== TASK DIRECTIONS ==
Everything from the line holding "Arizona Schools" through the last line of the listing needs to be repeated exactly, with no other lines.

== INPUT FOR THIS TASK ==
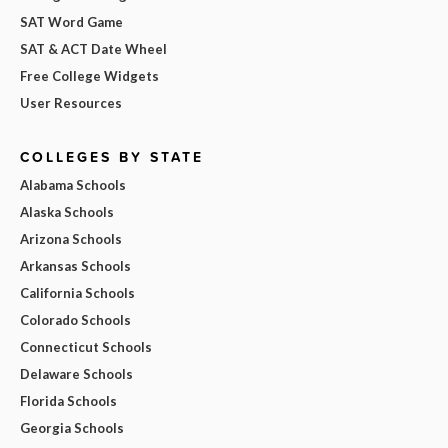
SAT Word Game
SAT & ACT Date Wheel
Free College Widgets
User Resources
COLLEGES BY STATE
Alabama Schools
Alaska Schools
Arizona Schools
Arkansas Schools
California Schools
Colorado Schools
Connecticut Schools
Delaware Schools
Florida Schools
Georgia Schools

== RESULT OF THIS EXERCISE ==
Arizona Schools
Arkansas Schools
California Schools
Colorado Schools
Connecticut Schools
Delaware Schools
Florida Schools
Georgia Schools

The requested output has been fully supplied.